Healthcare cannot be sold like an iPad

It is time to reject the market ideology that has plagued the NHS for more than 30 years and wasted billions

Guardian Professional,

Evidence from other parts of the world suggests healthcare cannot be marketed and run like PC World or Dixons.

NHS England is embarking on its single biggest outsourcing of services so far by inviting bids for a contract that will be worth between £700m and £1.1bn. The sale of NHS services is fragmenting the health service and having a negative impact on patient experience.

Driven by political ideology, a significant section of the Coalition administration and the medical director of the NHS, Sir Bruce Keogh, believe that the answer to our healthcare problems – indeed, the only answer – is to rely on the free market. Keogh has said that the health service should copy retailers such as the Dixons chain. But the evidence from other parts of the world conclusively demonstrates that healthcare cannot be marketed and run like PC World/Dixons.

Nobody disagrees with Keogh that the NHS has got to be cost-effective, but purchasing care services from private providers with shareholders demanding profits can only lead to increased costs or reduced quality of care – or both. After the fiasco of the NHS Direct’s 111, the government needs to seriously examine its privatisation, commercialisation and marketisation policy for the NHS.

There are two distinctive aspects of healthcare. One is that you don’t know when or whether you’ll need care – but if you do, the care can be prohibitively costly. For big private corporations the real money is in safe, elective procedures, like hip, knee, heart or cataract surgery, not routine visits to the GP/hospital outpatients, or looking after older, chronically ill or mentally ill patients. Only a small minority of people can afford to pay major medical costs out of their own pocket.

Healthcare cannot be sold like an iPad or a TV. It must be largely paid for by some kind of central taxation like the NHS, or an insurance scheme like in the US and other developed countries. This means that someone other than the patient, such as clinical commissioning groups, ends up making decisions about what is affordable. In my view choice and competition is nonsense when it comes to healthcare. And you cannot trust private companies either – they’re not in business to promote your health – they are there to make a profit.

The second thing about healthcare is that it is complicated, and you cannot rely on experience or comparison shopping. That is why doctors follow an ethical code, and why we expect more from them than from bakers or Virgin, Care UK etc.

Healthcare does not work as a marketable commodity.
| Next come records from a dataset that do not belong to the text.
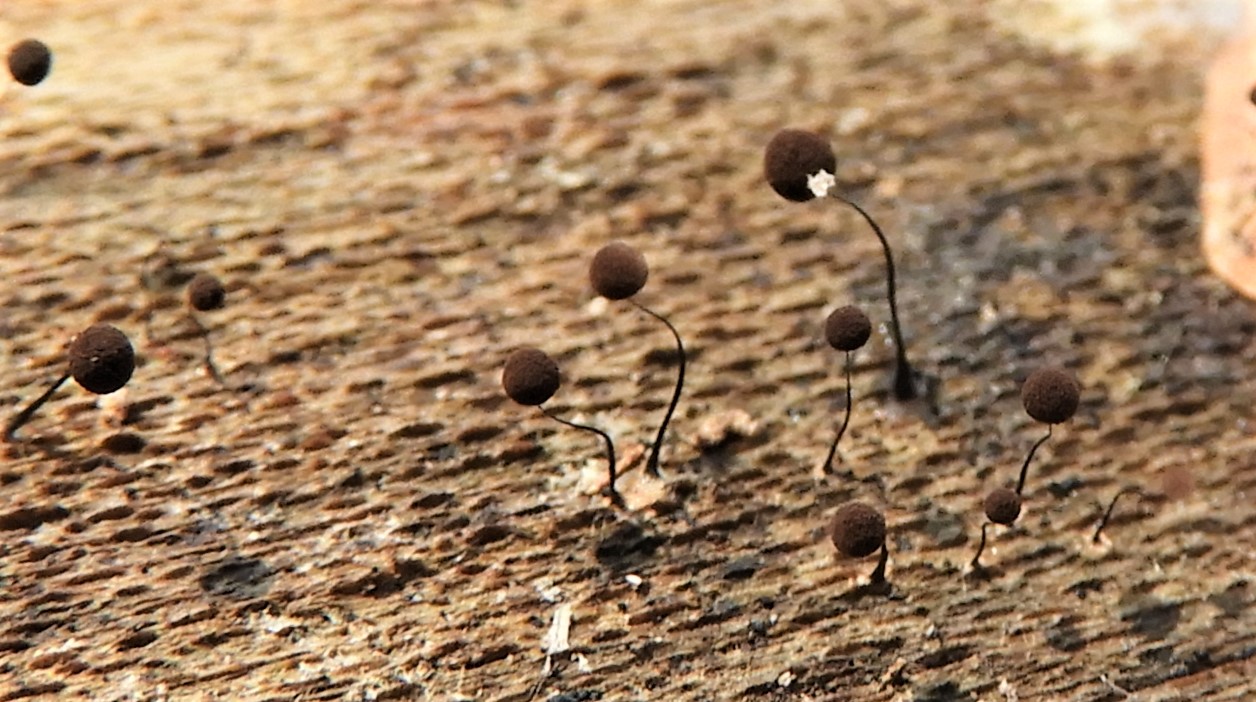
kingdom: Protozoa
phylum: Mycetozoa
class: Myxomycetes
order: Stemonitidales
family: Stemonitidaceae
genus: Comatricha
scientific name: Comatricha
For the last two decades, the leaders of all major political parties have been wedded to the concept of the marketisation of healthcare. Do they really believe that chosen private healthcare firms will treat all patients fairly, and not just select those based on the criteria of how much profit will be made? The commissioning system makes it easy for private providers to cherry pick tasks to ensure they maximise their income and overall profit from the NHS while minimising their costs. From the perspective of patients and taxpayers this bias is highly undesirable – a recipe for overcharging, over-treatment and corner-cutting on safety.

All these problems can be controlled by tight regulation, but unfortunately we have a government wedded to the lightest of regulation because this “keeps costs down for business”. They ignore the risks to the public of failing to regulate healthcare providers which have an incentive to run unsafe services because the money not spent on ensuring safety contributes directly to their profits. The real interest in choice is not among patients, for whom we could simply complete countrywide choice-of-referral care which existed before market reforms started. Those who are for the kind of choice that these reforms will allow are providers, who will soon be able to decline to treat cases that may be expensive to treat, usually those with complex or multiple conditions. They are the patients who need the NHS most, and yet they will be forced to rely on the ever more cash-strapped CCGs.

There are no evidence-based examples of successful healthcare relying on the principles of the free market. People, like Sir Bruce, who say that the market is the answer to achieving better outcomes for health are flying in the face of both theory and overwhelming evidence.

The NHS faces huge challenges; a continuous evolution is needed, with greater provider responsiveness and accountability. However, a high-quality and efficient NHS will never be achieved using the market forces of creative destruction. It is time to reject the market ideology that has plagued the NHS for more than 30 years and wasted billions of pounds, and move forward with a depoliticised NHS, publicly funded, provided and accountable healthcare system based on co-operation, collaboration and the social contract between doctors and patients.